**TASK**
Please look for the string "that" below and report every line in which it occurs.

(Extracted page text data)
# # #

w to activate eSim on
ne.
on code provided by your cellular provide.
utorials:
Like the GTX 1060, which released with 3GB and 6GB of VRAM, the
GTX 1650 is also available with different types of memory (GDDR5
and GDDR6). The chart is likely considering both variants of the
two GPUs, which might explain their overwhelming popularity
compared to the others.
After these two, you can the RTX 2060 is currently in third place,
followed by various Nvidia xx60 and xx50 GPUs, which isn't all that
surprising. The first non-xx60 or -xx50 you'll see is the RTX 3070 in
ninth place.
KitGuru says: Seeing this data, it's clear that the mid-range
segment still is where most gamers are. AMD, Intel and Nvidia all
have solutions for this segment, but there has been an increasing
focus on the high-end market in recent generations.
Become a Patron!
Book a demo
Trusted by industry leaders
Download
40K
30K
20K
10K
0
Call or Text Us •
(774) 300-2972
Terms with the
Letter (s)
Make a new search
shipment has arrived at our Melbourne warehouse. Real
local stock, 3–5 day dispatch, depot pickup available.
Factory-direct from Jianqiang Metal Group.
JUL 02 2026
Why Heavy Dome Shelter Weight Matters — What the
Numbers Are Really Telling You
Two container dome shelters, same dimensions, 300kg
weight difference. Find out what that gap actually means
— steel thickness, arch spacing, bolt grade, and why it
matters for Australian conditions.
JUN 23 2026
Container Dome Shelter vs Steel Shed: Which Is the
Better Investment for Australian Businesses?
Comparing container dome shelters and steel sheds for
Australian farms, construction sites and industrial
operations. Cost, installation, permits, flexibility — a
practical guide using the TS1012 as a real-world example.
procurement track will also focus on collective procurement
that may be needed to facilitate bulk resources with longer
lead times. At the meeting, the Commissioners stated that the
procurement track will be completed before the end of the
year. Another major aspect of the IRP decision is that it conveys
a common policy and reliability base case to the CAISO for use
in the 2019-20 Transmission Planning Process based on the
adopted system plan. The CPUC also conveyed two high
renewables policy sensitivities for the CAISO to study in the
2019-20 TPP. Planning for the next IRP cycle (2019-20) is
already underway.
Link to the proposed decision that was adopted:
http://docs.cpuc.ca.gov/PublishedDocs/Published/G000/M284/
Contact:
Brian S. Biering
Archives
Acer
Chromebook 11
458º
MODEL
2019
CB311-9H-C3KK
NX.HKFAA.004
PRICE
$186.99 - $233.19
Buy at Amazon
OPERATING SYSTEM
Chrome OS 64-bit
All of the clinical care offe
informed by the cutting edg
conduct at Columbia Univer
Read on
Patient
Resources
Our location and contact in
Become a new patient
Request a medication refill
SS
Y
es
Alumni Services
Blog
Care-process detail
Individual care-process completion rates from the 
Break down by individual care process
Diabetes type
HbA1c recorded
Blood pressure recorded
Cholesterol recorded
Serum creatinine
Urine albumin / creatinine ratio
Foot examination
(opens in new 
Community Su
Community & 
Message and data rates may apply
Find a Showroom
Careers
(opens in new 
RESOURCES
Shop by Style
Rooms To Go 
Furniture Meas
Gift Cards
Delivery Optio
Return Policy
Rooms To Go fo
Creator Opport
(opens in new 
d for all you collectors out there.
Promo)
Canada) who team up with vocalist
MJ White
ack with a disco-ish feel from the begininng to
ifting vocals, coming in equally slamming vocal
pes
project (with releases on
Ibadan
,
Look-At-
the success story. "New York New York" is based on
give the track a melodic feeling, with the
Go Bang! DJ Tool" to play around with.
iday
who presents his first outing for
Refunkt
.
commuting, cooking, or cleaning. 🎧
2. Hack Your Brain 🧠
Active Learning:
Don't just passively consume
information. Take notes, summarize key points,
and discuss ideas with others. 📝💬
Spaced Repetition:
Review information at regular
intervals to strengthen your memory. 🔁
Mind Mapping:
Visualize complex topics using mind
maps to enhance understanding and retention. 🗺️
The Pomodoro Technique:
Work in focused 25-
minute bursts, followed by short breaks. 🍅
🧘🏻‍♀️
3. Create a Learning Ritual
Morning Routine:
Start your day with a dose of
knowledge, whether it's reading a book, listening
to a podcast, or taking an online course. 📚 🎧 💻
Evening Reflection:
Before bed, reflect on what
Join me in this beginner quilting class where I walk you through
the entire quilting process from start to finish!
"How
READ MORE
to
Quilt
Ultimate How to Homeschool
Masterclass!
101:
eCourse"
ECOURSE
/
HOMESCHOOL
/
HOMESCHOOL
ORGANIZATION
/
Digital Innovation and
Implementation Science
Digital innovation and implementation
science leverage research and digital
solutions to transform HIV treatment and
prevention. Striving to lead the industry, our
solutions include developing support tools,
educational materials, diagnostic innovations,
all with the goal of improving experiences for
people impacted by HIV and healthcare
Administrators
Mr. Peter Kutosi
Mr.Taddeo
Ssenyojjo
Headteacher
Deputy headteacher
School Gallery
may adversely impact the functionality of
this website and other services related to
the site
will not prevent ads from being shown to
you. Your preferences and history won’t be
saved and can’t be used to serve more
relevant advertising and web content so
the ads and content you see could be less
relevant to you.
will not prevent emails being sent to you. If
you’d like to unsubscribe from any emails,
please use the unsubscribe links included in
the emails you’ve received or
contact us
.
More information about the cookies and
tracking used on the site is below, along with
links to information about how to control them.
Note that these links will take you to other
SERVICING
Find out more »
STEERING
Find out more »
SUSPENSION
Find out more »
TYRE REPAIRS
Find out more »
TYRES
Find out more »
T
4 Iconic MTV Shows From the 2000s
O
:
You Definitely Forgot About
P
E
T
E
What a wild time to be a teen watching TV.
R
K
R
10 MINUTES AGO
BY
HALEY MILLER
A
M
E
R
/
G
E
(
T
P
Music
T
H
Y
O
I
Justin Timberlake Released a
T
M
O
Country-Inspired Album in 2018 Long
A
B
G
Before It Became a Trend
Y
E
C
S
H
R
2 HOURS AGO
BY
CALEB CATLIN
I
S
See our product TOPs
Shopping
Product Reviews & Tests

# # #

**EXERCISE SOLUTION**
followed by various Nvidia xx60 and xx50 GPUs, which isn't all that
KitGuru says: Seeing this data, it's clear that the mid-range
weight difference. Find out what that gap actually means
that may be needed to facilitate bulk resources with longer
lead times. At the meeting, the Commissioners stated that the
year. Another major aspect of the IRP decision is that it conveys
Link to the proposed decision that was adopted:
Note that these links will take you to other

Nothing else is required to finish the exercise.